Records for this exercise:
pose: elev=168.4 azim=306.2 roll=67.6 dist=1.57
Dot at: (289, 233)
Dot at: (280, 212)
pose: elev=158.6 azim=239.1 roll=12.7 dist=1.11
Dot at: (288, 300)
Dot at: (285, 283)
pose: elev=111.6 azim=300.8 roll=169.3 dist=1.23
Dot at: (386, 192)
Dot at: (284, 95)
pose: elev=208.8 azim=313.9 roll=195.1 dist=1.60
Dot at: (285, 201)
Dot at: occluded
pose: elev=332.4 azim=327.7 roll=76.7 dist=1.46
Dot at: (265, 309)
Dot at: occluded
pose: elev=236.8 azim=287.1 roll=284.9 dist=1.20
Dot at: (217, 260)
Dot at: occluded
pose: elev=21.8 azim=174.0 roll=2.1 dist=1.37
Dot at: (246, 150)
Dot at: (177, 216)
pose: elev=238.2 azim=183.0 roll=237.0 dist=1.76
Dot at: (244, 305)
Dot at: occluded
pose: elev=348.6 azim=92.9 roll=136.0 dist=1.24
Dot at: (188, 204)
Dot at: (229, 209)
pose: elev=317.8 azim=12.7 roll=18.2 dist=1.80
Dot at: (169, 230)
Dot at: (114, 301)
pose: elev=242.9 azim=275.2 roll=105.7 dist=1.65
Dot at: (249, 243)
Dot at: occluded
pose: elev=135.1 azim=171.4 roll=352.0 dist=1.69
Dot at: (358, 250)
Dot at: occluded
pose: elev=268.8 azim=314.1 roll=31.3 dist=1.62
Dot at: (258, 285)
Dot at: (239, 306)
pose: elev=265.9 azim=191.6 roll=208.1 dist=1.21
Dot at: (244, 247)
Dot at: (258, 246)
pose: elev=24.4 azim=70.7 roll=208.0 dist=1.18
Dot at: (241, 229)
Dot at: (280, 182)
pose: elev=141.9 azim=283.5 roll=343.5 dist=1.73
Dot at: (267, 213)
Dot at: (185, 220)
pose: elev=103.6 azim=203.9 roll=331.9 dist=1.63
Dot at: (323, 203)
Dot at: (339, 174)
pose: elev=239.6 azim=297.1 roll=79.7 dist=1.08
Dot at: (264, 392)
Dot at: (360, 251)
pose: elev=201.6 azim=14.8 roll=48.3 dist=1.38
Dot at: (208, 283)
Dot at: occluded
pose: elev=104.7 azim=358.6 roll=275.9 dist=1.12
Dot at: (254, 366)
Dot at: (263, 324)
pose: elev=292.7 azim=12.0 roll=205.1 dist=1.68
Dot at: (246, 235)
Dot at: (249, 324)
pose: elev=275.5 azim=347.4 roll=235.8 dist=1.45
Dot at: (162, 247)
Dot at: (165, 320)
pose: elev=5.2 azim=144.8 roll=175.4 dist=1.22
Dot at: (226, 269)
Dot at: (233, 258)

Task statement:
Could you output every line of the material above as a JSON list of strings, one string per line, with blank lines omitted?

Expected output:
[
  "pose: elev=168.4 azim=306.2 roll=67.6 dist=1.57",
  "Dot at: (289, 233)",
  "Dot at: (280, 212)",
  "pose: elev=158.6 azim=239.1 roll=12.7 dist=1.11",
  "Dot at: (288, 300)",
  "Dot at: (285, 283)",
  "pose: elev=111.6 azim=300.8 roll=169.3 dist=1.23",
  "Dot at: (386, 192)",
  "Dot at: (284, 95)",
  "pose: elev=208.8 azim=313.9 roll=195.1 dist=1.60",
  "Dot at: (285, 201)",
  "Dot at: occluded",
  "pose: elev=332.4 azim=327.7 roll=76.7 dist=1.46",
  "Dot at: (265, 309)",
  "Dot at: occluded",
  "pose: elev=236.8 azim=287.1 roll=284.9 dist=1.20",
  "Dot at: (217, 260)",
  "Dot at: occluded",
  "pose: elev=21.8 azim=174.0 roll=2.1 dist=1.37",
  "Dot at: (246, 150)",
  "Dot at: (177, 216)",
  "pose: elev=238.2 azim=183.0 roll=237.0 dist=1.76",
  "Dot at: (244, 305)",
  "Dot at: occluded",
  "pose: elev=348.6 azim=92.9 roll=136.0 dist=1.24",
  "Dot at: (188, 204)",
  "Dot at: (229, 209)",
  "pose: elev=317.8 azim=12.7 roll=18.2 dist=1.80",
  "Dot at: (169, 230)",
  "Dot at: (114, 301)",
  "pose: elev=242.9 azim=275.2 roll=105.7 dist=1.65",
  "Dot at: (249, 243)",
  "Dot at: occluded",
  "pose: elev=135.1 azim=171.4 roll=352.0 dist=1.69",
  "Dot at: (358, 250)",
  "Dot at: occluded",
  "pose: elev=268.8 azim=314.1 roll=31.3 dist=1.62",
  "Dot at: (258, 285)",
  "Dot at: (239, 306)",
  "pose: elev=265.9 azim=191.6 roll=208.1 dist=1.21",
  "Dot at: (244, 247)",
  "Dot at: (258, 246)",
  "pose: elev=24.4 azim=70.7 roll=208.0 dist=1.18",
  "Dot at: (241, 229)",
  "Dot at: (280, 182)",
  "pose: elev=141.9 azim=283.5 roll=343.5 dist=1.73",
  "Dot at: (267, 213)",
  "Dot at: (185, 220)",
  "pose: elev=103.6 azim=203.9 roll=331.9 dist=1.63",
  "Dot at: (323, 203)",
  "Dot at: (339, 174)",
  "pose: elev=239.6 azim=297.1 roll=79.7 dist=1.08",
  "Dot at: (264, 392)",
  "Dot at: (360, 251)",
  "pose: elev=201.6 azim=14.8 roll=48.3 dist=1.38",
  "Dot at: (208, 283)",
  "Dot at: occluded",
  "pose: elev=104.7 azim=358.6 roll=275.9 dist=1.12",
  "Dot at: (254, 366)",
  "Dot at: (263, 324)",
  "pose: elev=292.7 azim=12.0 roll=205.1 dist=1.68",
  "Dot at: (246, 235)",
  "Dot at: (249, 324)",
  "pose: elev=275.5 azim=347.4 roll=235.8 dist=1.45",
  "Dot at: (162, 247)",
  "Dot at: (165, 320)",
  "pose: elev=5.2 azim=144.8 roll=175.4 dist=1.22",
  "Dot at: (226, 269)",
  "Dot at: (233, 258)"
]